Nuveen : Le motivazioni a favore di un nuovo aumento dei tassi dopo quello di giugno sono state complicate dalla recente escalation nello Stretto di Hormuz.
A cura di Laura Cooper, Head of Macro Credit e Global Investment Strategist per Nuveen
È probabile che la BCE mantenga i tassi invariati a luglio, ma conservi un tono da “falco”, preservando così la flessibilità per un ulteriore stretta qualora le rinnovate tensioni dovessero spingere al rialzo i prezzi dell’energia.
L’inflazione si è attestata su livelli più contenuti rispetto a quanto si temesse, le componenti dei prezzi degli indici PMI non mostrano segnali di riaccelerazione e i dati sui prezzi alla produzione confermano che le pressioni sui costi a monte stanno sfumando. Questo rafforza le ragioni per una pausa questo mese. La complicazione è rappresentata dai nuovi ostacoli ai flussi delle materie prime, che rischiano di riaccendere le pressioni sui prezzi energetici proprio mentre la BCE stava acquistando fiducia nel percorso di disinflazione. Il Consiglio Direttivo sarà riluttante a mostrare tranquillità finché tale incertezza rimarrà attuale.

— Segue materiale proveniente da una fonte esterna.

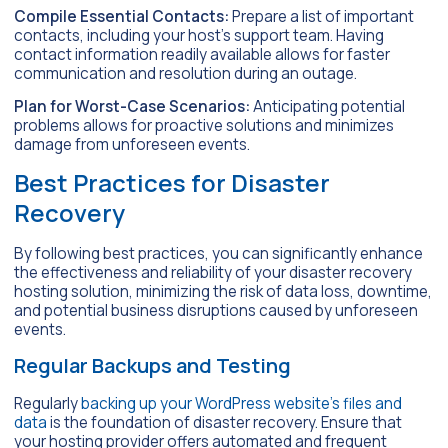
Compile Essential Contacts:
Prepare a list of important
contacts, including your host’s support team. Having
contact information readily available allows for faster
communication and resolution during an outage.
Plan for Worst-Case Scenarios:
Anticipating potential
problems allows for proactive solutions and minimizes
damage from unforeseen events.
Best Practices for Disaster
Recovery
By following best practices, you can significantly enhance
the effectiveness and reliability of your disaster recovery
hosting solution, minimizing the risk of data loss, downtime,
and potential business disruptions caused by unforeseen
events.
Regular Backups and Testing
Regularly
backing up your WordPress website’s files and
data
is the foundation of disaster recovery. Ensure that
your hosting provider offers automated and frequent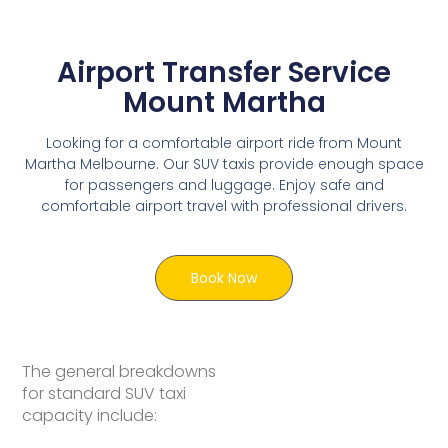
Airport Transfer Service
Mount Martha
Looking for a comfortable airport ride from Mount
Martha Melbourne. Our SUV taxis provide enough space
for passengers and luggage. Enjoy safe and
comfortable airport travel with professional drivers.
Book Now
The general breakdowns
for standard SUV taxi
capacity include: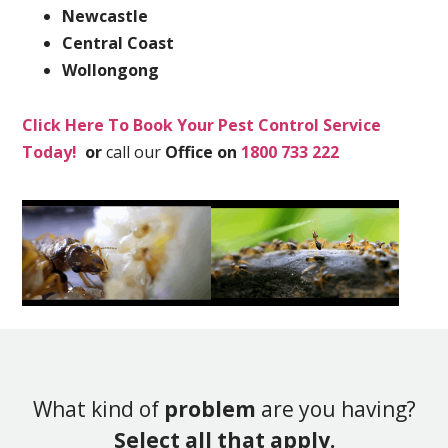
Newcastle
Central Coast
Wollongong
Click Here To Book Your Pest Control Service
Today!
or
call our
Office on
1800 733 222
What kind of
problem
are you having?
Select all that apply.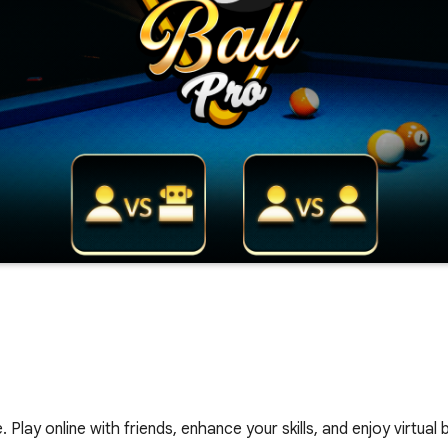
 Play online with friends, enhance your skills, and enjoy virtual bi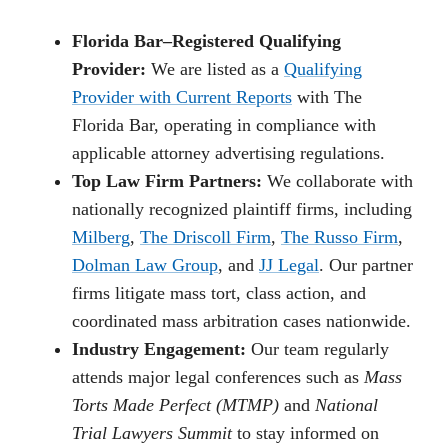
Florida Bar–Registered Qualifying
Provider:
We are listed as a
Qualifying
Provider with Current Reports
with The
Florida Bar, operating in compliance with
applicable attorney advertising regulations.
Top Law Firm Partners:
We collaborate with
nationally recognized plaintiff firms, including
Milberg
,
The Driscoll Firm
,
The Russo Firm
,
Dolman Law Group
, and
JJ Legal
. Our partner
firms litigate mass tort, class action, and
coordinated mass arbitration cases nationwide.
Industry Engagement:
Our team regularly
attends major legal conferences such as
Mass
Torts Made Perfect (MTMP)
and
National
Trial Lawyers Summit
to stay informed on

La reazione dei mercati delle materie prime a questi ultimi stravolgimenti sarà fondamentale. Un rialzo prolungato rafforzerebbe le posizioni dei falchi e rimetterebbe fermamente sul tavolo un aumento dei tassi a settembre.
Il rialzo di giugno era stato giustificato principalmente da motivi legati all’energia, e l’energia rimane la variabile che determinerà le prossime mosse. È probabile che Lagarde riconosca il miglioramento del quadro inflazionistico, segnalando al contempo il rischio geopolitico e le dinamiche salariali come motivi per cui il Consiglio non è ancora pronto a considerare la manovra di giugno come un caso isolato.
Per i mercati dei tassi d’interesse, il fatto di mantenere invariati i tassi presentandolo come una pausa temporanea anziché come la fine del ciclo di stretta è chiaramente meno favorevole per la parte a breve termine rispetto a quanto lo sarebbe uno scenario di tassi invariati con un tono decisamente da “colomba”. La situazione a Hormuz rappresenterà verosimilmente un freno a qualsiasi rally dei tassi nel breve termine, anche se riteniamo che le stime che prevedono più di un ulteriore rialzo quest’anno rimangano eccessive, dati i rischi di crescita che accompagnerebbero una simile mossa.